Records from a collection:
※ ※ ※

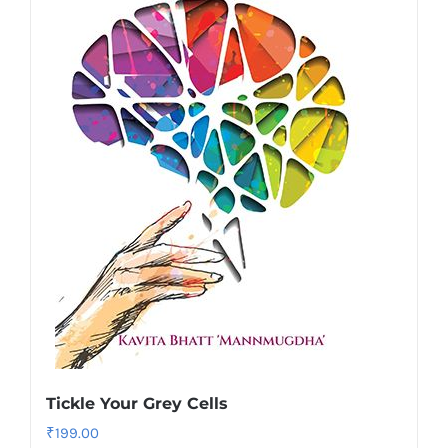
Tickle Your Grey Cells
₹
199.00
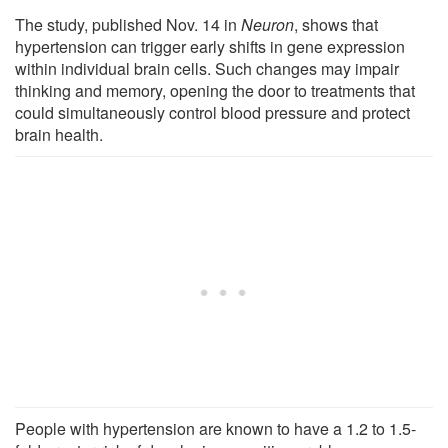
The study, published Nov. 14 in
Neuron
, shows that
hypertension can trigger early shifts in gene expression
within individual brain cells. Such changes may impair
thinking and memory, opening the door to treatments that
could simultaneously control blood pressure and protect
brain health.
People with hypertension are known to have a 1.2 to 1.5-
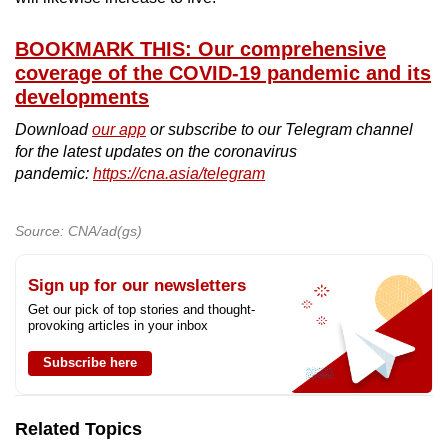
BOOKMARK THIS: Our comprehensive
coverage of the COVID-19 pandemic and its
developments
Download
our app
or subscribe to our Telegram channel
for the latest updates on the coronavirus
pandemic:
https://cna.asia/telegram
Source: CNA/ad(gs)
Sign up for our newsletters
Get our pick of top stories and thought-
provoking articles in your inbox
Subscribe here
Related Topics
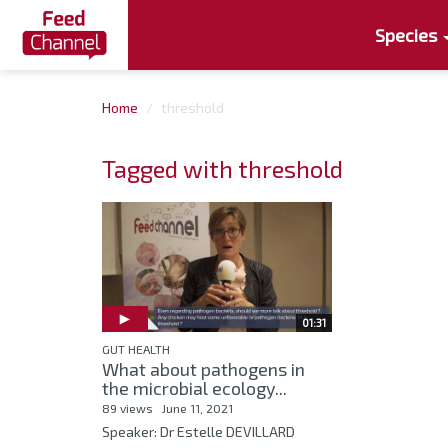
Species
Home
threshold
Tagged with threshold
01:31
GUT HEALTH
What about pathogens in
the microbial ecology...
89 views
June 11, 2021
Speaker: Dr Estelle DEVILLARD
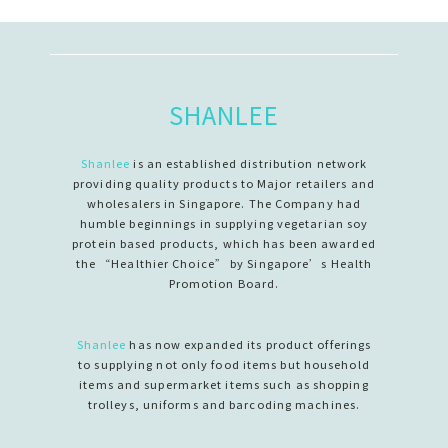
SHANLEE
Shanlee
is an established distribution network
providing quality products to Major retailers and
wholesalers in Singapore. The Company had
humble beginnings in supplying vegetarian soy
protein based products, which has been awarded
the “Healthier Choice” by Singapore’s Health
Promotion Board.
Shanlee
has now expanded its product offerings
to supplying not only food items but household
items and supermarket items such as shopping
trolleys, uniforms and barcoding machines.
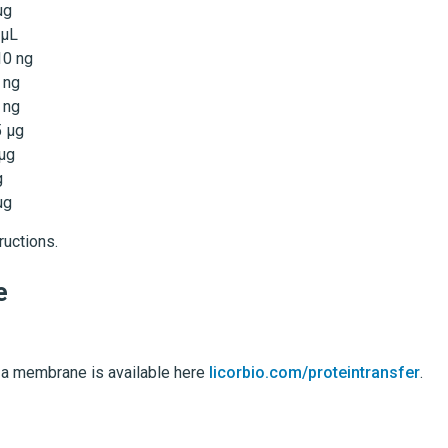
µg
 µL
10 ng
 ng
 ng
5 µg
 µg
g
µg
ructions.
e
o a membrane is available here
licorbio.com/proteintransfer
.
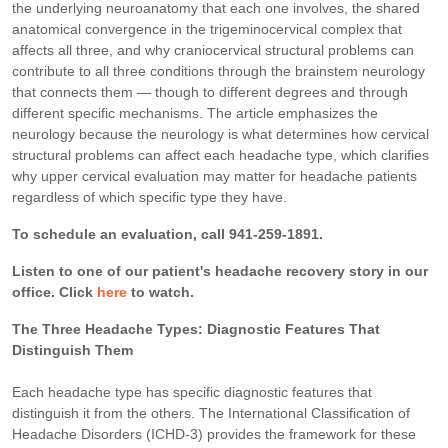
the underlying neuroanatomy that each one involves, the shared
anatomical convergence in the trigeminocervical complex that
affects all three, and why craniocervical structural problems can
contribute to all three conditions through the brainstem neurology
that connects them — though to different degrees and through
different specific mechanisms. The article emphasizes the
neurology because the neurology is what determines how cervical
structural problems can affect each headache type, which clarifies
why upper cervical evaluation may matter for headache patients
regardless of which specific type they have.
To schedule an evaluation, call 941-259-1891.
Listen to one of our patient's headache recovery story in our
office. Click
here
to watch.
The Three Headache Types: Diagnostic Features That
Distinguish Them
Each headache type has specific diagnostic features that
distinguish it from the others. The International Classification of
Headache Disorders (ICHD-3) provides the framework for these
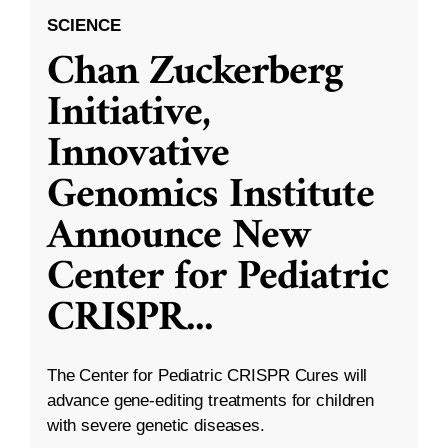
SCIENCE
Chan Zuckerberg
Initiative,
Innovative
Genomics Institute
Announce New
Center for Pediatric
CRISPR
...
The Center for Pediatric CRISPR Cures will
advance gene-editing treatments for children
with severe genetic diseases.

※ ※ ※

Task goal:
If a picture appears among the records, leave it out, and otherwise reproduce exactly every line from the first line through the one with "by Singapore’s Health", both included.

Written reply:
Tickle Your Grey Cells
₹
199.00
The study, published Nov. 14 in
Neuron
, shows that
hypertension can trigger early shifts in gene expression
within individual brain cells. Such changes may impair
thinking and memory, opening the door to treatments that
could simultaneously control blood pressure and protect
brain health.
People with hypertension are known to have a 1.2 to 1.5-
BOOKMARK THIS: Our comprehensive
coverage of the COVID-19 pandemic and its
developments
Download
our app
or subscribe to our Telegram channel
for the latest updates on the coronavirus
pandemic:
https://cna.asia/telegram
Source: CNA/ad(gs)
Sign up for our newsletters
Get our pick of top stories and thought-
provoking articles in your inbox
Subscribe here
Related Topics
Species
Home
threshold
Tagged with threshold
01:31
GUT HEALTH
What about pathogens in
the microbial ecology...
89 views
June 11, 2021
Speaker: Dr Estelle DEVILLARD
SHANLEE
Shanlee
is an established distribution network
providing quality products to Major retailers and
wholesalers in Singapore. The Company had
humble beginnings in supplying vegetarian soy
protein based products, which has been awarded
the “Healthier Choice” by Singapore’s Health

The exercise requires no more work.